With the pictures removed, please write out every line below exactly as given.
── Recorded data
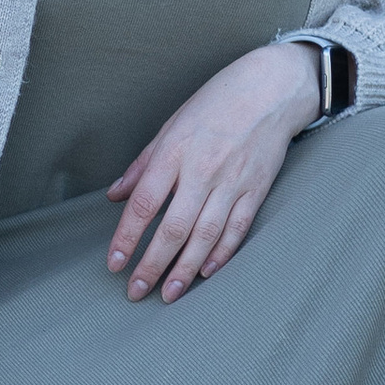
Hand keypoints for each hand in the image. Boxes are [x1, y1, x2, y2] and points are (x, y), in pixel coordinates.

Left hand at [106, 41, 320, 304]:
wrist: (270, 90)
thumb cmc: (215, 103)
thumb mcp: (171, 125)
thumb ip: (143, 164)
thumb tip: (115, 196)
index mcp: (175, 151)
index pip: (145, 203)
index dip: (127, 237)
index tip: (114, 264)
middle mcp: (202, 170)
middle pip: (174, 228)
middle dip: (152, 265)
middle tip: (136, 292)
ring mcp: (232, 182)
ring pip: (205, 236)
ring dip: (184, 269)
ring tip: (169, 294)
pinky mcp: (256, 190)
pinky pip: (237, 229)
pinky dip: (221, 254)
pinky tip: (206, 273)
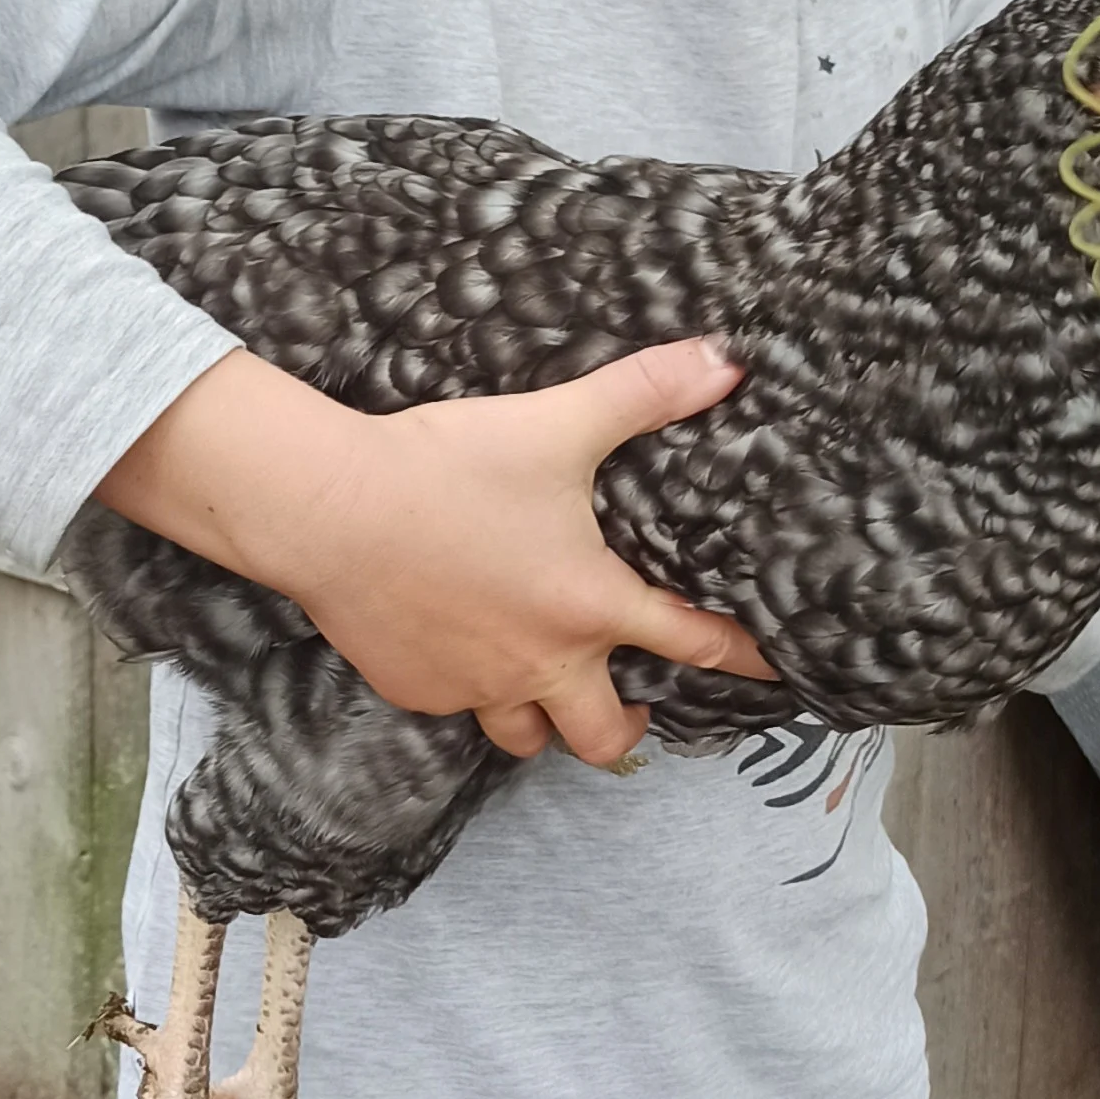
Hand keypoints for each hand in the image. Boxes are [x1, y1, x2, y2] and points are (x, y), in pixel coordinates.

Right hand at [95, 338, 774, 764]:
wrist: (330, 510)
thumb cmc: (447, 467)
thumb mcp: (556, 423)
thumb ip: (643, 394)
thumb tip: (724, 360)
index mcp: (590, 604)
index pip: (690, 644)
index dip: (738, 658)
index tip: (769, 672)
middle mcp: (542, 661)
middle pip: (604, 738)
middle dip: (625, 732)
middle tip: (630, 710)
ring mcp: (476, 684)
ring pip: (526, 738)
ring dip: (545, 722)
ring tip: (545, 690)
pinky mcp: (419, 689)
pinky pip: (460, 709)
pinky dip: (471, 690)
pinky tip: (462, 653)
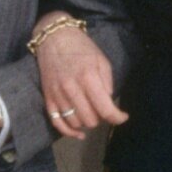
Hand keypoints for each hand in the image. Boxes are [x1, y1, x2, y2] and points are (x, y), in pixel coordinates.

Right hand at [35, 14, 125, 137]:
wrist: (53, 38)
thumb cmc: (81, 48)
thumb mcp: (101, 60)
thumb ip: (107, 82)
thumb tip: (108, 102)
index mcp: (88, 78)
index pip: (105, 109)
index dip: (117, 118)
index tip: (123, 117)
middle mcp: (72, 89)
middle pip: (91, 120)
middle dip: (101, 117)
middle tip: (103, 108)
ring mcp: (58, 95)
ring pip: (76, 123)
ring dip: (87, 122)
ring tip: (91, 111)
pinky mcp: (48, 99)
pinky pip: (57, 123)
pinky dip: (69, 132)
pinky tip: (79, 133)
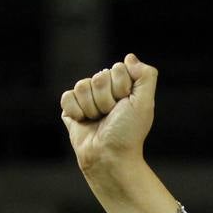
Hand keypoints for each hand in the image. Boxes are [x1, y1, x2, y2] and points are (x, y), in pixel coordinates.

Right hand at [59, 54, 156, 181]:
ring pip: (82, 86)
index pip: (117, 69)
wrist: (109, 155)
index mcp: (124, 87)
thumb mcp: (144, 103)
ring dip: (92, 107)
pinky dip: (76, 111)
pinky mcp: (71, 108)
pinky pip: (67, 96)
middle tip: (112, 116)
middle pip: (99, 77)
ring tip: (99, 120)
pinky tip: (85, 122)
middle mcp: (106, 91)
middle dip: (107, 99)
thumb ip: (145, 76)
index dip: (122, 88)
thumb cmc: (129, 132)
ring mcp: (87, 99)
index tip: (126, 105)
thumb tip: (130, 57)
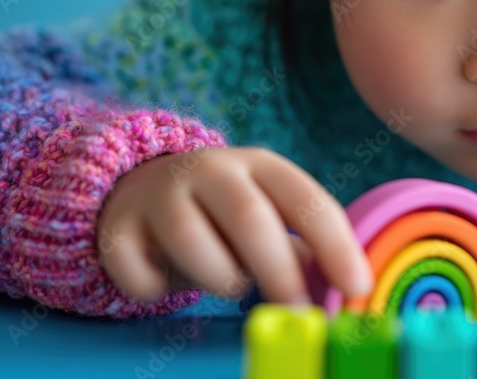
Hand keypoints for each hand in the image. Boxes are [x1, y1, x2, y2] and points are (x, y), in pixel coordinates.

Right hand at [97, 146, 370, 303]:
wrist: (141, 190)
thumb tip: (346, 290)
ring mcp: (161, 193)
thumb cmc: (224, 216)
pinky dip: (159, 289)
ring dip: (220, 278)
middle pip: (251, 218)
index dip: (336, 245)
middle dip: (279, 272)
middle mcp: (212, 168)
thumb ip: (305, 250)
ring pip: (194, 241)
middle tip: (297, 312)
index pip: (306, 200)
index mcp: (262, 165)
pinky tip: (166, 280)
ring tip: (227, 284)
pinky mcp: (119, 226)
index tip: (357, 287)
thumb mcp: (270, 217)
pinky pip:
────
### Answer section
Hand keypoints for each hand in the image. Boxes are [x1, y1, x2, y2] and points are (x, y), in pixel coordinates.

Left hand at [106, 41, 320, 304]:
wrist: (270, 90)
thumb cmc: (215, 103)
thumb mcp: (171, 125)
thumb ip: (143, 164)
thumb tip: (115, 196)
index mcp: (175, 151)
index pip: (145, 203)
index dip: (127, 237)
index tip: (114, 264)
middle mcp: (202, 170)
middle pip: (174, 228)
middle dip: (152, 265)
middle tip: (136, 292)
ring mcp: (232, 182)
ring pip: (205, 236)
ring dip: (184, 269)
ring tip: (169, 294)
pinky mcp: (256, 190)
pinky pip: (237, 229)
pinky dip: (221, 254)
pinky tip: (206, 273)
Hand keypoints for each hand in the image. Boxes are [x1, y1, x2, y2] and points are (x, y), in pixel coordinates.

Right hand at [95, 338, 774, 764]:
wrist: (330, 510)
thumb cmc: (447, 467)
thumb mcp: (556, 423)
thumb ip: (643, 394)
thumb tip: (724, 360)
index mcp: (590, 604)
index pip: (690, 644)
index dip: (738, 658)
index tip: (769, 672)
middle mcp: (542, 661)
middle pip: (604, 738)
middle dip: (625, 732)
middle tip: (630, 710)
ring mcp: (476, 684)
ring pip: (526, 738)
ring dip: (545, 722)
ring tip: (545, 690)
pinky mcp: (419, 689)
pinky pip: (460, 709)
pinky dip: (471, 690)
pinky tip: (462, 653)
Hand keypoints for each hand in the image. Boxes are [x1, y1, x2, y2] and points are (x, y), in pixel coordinates.

Right hand at [35, 14, 125, 137]:
wrist: (53, 38)
thumb cmc: (81, 48)
thumb mcp: (101, 60)
thumb ip: (107, 82)
thumb tip: (108, 102)
index mcp: (88, 78)
index pip: (105, 109)
index dip: (117, 118)
index tip: (123, 117)
middle mcp: (72, 89)
middle pip: (91, 120)
middle dip: (101, 117)
middle tip: (103, 108)
ring mcp: (58, 95)
ring pip: (76, 123)
ring dip: (87, 122)
ring tip: (91, 111)
pinky mcp: (48, 99)
pinky pip: (57, 123)
pinky dip: (69, 132)
pinky tip: (79, 133)
Hand keypoints for each hand in the image. Boxes are [x1, y1, x2, y2] and points are (x, y), in pixel coordinates.

Right hand at [59, 54, 156, 181]:
ring pip: (82, 86)
index pip: (117, 69)
wrist: (109, 155)
index mcp: (124, 87)
thumb mcp: (144, 103)
ring dip: (92, 107)
pinky dip: (76, 111)
pinky mcp: (71, 108)
pinky pip: (67, 96)
middle tip: (112, 116)
middle pip: (99, 77)
ring tip: (99, 120)
pinky tip: (85, 122)
middle mcp: (106, 91)
middle dip: (107, 99)
thumb ip: (145, 76)
index dip: (122, 88)
thumb cmc: (129, 132)
ring mcp: (87, 99)
index tip: (126, 105)
thumb tip: (130, 57)
Hand keypoints for each hand in the image. Boxes are [x1, y1, x2, y2] and points are (x, y), in pixel coordinates.

Right hand at [97, 146, 370, 303]:
wrist: (141, 190)
thumb tip: (346, 290)
ring mcp: (161, 193)
thumb cmc: (224, 216)
pinky dip: (159, 289)
ring dip: (220, 278)
middle pip: (251, 218)
index dip: (336, 245)
middle dip: (279, 272)
middle mcp: (212, 168)
thumb ip: (305, 250)
ring pip: (194, 241)
middle tip: (297, 312)
index pip: (306, 200)
index mcp: (262, 165)
pinky tip: (166, 280)
ring tip: (227, 284)
pinky mcp: (119, 226)
index tip: (357, 287)
thumb mcp: (270, 217)
pinky pip:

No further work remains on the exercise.